◆ **YOUR TASK**: Can you convert everything in the records below, from the line containing "### 4. **Business Intelligence**" down to the line containing "### 4. Key Insights That Shaped the Project", into a JSON list of strings, one string per line with blank lines left out?

Saved data entries
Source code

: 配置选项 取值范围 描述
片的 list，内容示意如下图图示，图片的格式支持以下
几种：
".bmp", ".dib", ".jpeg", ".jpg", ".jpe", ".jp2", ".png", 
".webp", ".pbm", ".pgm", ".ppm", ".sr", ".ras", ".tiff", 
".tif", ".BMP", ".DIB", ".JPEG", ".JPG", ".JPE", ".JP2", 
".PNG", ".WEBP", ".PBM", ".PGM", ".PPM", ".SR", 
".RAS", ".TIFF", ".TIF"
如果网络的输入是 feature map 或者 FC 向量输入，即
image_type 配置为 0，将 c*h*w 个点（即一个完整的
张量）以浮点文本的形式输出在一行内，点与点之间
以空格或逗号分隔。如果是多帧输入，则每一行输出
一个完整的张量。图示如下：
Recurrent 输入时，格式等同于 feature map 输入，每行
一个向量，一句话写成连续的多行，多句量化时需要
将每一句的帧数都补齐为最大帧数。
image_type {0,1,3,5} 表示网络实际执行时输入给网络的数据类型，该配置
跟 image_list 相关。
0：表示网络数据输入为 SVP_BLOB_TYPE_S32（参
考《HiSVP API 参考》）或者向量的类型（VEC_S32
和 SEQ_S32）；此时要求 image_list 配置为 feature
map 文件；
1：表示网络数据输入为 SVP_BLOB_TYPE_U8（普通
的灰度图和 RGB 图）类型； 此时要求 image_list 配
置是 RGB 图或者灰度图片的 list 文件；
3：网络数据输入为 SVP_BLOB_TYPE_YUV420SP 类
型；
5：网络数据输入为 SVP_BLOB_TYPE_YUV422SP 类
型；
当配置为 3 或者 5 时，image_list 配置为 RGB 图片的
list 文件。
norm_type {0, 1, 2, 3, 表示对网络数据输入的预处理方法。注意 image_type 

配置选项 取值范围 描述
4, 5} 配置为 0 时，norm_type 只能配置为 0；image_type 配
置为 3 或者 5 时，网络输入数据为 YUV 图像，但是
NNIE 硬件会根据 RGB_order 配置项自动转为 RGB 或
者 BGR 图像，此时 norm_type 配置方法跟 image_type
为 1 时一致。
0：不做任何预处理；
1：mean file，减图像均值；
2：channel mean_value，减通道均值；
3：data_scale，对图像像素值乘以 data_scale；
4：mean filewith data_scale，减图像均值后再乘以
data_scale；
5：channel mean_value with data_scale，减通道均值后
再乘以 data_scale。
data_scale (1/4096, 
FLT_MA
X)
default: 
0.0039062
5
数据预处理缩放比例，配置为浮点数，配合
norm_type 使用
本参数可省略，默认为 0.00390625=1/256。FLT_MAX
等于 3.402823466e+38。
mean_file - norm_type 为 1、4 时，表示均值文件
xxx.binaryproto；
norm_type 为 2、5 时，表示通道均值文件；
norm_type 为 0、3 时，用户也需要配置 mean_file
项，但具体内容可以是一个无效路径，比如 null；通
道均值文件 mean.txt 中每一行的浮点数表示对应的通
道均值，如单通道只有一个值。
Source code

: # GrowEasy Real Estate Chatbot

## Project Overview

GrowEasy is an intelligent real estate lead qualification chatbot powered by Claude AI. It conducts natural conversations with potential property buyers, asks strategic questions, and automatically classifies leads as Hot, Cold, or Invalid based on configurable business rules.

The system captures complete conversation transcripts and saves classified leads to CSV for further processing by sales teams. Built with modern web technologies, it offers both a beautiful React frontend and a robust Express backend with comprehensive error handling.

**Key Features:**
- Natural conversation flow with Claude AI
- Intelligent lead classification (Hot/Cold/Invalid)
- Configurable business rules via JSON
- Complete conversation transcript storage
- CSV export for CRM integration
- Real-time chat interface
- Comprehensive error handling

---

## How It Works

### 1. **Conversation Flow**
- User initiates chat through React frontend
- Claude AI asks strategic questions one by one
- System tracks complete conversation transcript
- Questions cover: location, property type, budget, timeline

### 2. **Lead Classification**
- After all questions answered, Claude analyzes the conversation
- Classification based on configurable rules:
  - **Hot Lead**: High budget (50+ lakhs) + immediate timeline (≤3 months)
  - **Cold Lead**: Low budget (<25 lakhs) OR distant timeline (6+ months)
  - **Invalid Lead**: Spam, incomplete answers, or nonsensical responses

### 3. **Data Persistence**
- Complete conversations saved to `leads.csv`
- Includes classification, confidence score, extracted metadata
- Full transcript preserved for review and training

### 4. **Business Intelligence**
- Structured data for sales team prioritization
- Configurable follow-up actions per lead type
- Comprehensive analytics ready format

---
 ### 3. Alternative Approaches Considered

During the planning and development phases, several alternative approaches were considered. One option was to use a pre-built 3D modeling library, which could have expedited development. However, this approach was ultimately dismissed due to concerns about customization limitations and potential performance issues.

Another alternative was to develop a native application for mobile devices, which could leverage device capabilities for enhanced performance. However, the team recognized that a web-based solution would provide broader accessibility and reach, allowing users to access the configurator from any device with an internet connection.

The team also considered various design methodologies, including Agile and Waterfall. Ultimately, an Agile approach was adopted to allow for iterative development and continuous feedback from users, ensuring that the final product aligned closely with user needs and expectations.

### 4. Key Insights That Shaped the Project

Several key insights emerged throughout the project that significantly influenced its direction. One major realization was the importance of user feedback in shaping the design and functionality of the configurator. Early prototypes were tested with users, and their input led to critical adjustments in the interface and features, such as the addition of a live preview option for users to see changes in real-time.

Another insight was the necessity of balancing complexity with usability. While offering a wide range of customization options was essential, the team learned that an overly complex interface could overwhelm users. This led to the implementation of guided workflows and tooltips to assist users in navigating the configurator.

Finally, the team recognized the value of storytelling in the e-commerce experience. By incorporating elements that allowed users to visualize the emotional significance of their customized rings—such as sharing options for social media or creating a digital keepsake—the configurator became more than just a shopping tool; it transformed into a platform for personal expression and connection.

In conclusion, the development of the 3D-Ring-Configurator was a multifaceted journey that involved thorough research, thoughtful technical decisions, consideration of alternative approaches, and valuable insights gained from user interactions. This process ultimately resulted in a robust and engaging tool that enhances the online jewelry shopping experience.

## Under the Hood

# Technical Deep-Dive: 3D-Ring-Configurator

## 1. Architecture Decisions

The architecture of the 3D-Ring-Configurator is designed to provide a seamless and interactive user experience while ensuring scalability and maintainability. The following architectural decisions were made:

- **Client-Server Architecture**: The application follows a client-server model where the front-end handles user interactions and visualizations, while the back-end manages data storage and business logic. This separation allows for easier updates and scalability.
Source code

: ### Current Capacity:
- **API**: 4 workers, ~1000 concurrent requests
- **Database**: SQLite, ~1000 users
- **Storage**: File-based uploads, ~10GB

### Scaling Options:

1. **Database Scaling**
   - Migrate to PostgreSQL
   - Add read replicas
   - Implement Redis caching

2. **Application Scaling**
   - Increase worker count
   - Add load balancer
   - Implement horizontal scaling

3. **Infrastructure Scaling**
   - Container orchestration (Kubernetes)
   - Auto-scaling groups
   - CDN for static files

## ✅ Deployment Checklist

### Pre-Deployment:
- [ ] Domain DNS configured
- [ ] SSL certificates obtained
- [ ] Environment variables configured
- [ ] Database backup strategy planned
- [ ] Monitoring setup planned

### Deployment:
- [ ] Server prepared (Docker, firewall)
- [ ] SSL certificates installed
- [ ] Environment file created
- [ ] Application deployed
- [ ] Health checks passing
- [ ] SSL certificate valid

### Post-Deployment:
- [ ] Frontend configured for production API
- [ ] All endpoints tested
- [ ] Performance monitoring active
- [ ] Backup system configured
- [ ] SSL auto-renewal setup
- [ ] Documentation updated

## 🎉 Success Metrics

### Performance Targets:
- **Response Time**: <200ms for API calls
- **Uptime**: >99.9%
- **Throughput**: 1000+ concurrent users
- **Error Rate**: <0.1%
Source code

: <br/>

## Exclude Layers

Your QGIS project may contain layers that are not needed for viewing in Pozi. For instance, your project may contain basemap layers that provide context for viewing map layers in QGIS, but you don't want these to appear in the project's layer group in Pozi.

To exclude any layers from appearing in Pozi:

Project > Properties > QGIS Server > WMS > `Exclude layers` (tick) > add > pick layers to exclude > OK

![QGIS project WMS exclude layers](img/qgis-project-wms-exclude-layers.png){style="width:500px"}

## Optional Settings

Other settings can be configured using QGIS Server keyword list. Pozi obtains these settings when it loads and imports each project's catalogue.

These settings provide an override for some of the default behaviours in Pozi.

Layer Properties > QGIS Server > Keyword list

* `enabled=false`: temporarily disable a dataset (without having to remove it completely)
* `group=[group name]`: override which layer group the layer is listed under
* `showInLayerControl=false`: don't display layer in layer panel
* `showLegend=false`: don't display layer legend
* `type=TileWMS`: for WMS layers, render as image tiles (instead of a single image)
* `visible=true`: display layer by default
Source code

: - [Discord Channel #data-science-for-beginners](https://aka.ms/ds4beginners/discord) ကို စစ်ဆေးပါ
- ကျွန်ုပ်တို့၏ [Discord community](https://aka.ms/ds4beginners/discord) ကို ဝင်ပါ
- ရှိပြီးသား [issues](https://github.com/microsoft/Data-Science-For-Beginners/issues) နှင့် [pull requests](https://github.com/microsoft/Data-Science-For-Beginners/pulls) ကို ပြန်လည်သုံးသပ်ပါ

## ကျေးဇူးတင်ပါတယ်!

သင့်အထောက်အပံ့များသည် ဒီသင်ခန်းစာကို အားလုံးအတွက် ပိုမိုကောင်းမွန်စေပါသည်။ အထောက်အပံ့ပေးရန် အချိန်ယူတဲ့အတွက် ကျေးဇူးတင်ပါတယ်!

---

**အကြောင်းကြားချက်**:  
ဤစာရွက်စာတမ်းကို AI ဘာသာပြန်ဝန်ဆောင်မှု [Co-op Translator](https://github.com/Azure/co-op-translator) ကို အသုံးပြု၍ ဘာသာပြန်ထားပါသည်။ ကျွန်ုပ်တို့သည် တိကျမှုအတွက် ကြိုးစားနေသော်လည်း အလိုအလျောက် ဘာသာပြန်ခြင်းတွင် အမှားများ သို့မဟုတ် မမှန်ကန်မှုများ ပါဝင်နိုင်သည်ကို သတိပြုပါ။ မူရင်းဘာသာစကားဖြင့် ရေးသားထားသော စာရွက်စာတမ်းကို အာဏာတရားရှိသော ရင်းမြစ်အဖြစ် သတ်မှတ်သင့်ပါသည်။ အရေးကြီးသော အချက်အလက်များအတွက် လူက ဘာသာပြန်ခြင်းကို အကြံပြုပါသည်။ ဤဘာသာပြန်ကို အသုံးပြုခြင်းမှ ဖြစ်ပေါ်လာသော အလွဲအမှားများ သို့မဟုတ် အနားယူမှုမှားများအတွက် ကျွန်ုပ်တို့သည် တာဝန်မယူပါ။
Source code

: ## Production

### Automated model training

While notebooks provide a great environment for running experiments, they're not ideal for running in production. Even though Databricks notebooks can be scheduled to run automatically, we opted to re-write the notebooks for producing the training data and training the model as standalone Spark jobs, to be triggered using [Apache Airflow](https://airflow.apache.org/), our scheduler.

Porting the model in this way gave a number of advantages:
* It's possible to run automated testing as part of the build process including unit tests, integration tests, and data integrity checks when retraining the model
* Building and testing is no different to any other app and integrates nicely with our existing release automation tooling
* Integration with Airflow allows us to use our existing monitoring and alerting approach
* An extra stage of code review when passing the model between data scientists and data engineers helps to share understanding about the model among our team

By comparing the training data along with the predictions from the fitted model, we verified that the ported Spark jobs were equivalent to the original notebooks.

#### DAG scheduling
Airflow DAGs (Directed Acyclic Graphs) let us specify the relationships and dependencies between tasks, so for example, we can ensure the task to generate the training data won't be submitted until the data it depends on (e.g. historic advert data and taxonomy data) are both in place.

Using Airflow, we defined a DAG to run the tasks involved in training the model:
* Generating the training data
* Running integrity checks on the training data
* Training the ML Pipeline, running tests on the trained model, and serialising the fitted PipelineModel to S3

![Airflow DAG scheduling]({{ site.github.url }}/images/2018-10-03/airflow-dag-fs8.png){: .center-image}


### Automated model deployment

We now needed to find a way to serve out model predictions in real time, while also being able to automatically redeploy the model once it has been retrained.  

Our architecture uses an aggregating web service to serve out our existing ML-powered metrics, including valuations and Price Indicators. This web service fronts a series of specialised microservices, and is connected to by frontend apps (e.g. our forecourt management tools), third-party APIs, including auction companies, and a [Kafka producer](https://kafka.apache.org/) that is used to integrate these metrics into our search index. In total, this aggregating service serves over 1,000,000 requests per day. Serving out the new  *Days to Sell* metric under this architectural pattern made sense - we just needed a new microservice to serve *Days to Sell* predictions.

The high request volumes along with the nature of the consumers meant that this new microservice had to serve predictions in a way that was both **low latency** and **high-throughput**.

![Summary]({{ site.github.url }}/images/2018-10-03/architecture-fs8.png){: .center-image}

◆ **TASK RESULT**:
[
  "### 4. **Business Intelligence**",
  "- Structured data for sales team prioritization",
  "- Configurable follow-up actions per lead type",
  "- Comprehensive analytics ready format",
  "---",
  " ### 3. Alternative Approaches Considered",
  "During the planning and development phases, several alternative approaches were considered. One option was to use a pre-built 3D modeling library, which could have expedited development. However, this approach was ultimately dismissed due to concerns about customization limitations and potential performance issues.",
  "Another alternative was to develop a native application for mobile devices, which could leverage device capabilities for enhanced performance. However, the team recognized that a web-based solution would provide broader accessibility and reach, allowing users to access the configurator from any device with an internet connection.",
  "The team also considered various design methodologies, including Agile and Waterfall. Ultimately, an Agile approach was adopted to allow for iterative development and continuous feedback from users, ensuring that the final product aligned closely with user needs and expectations.",
  "### 4. Key Insights That Shaped the Project"
]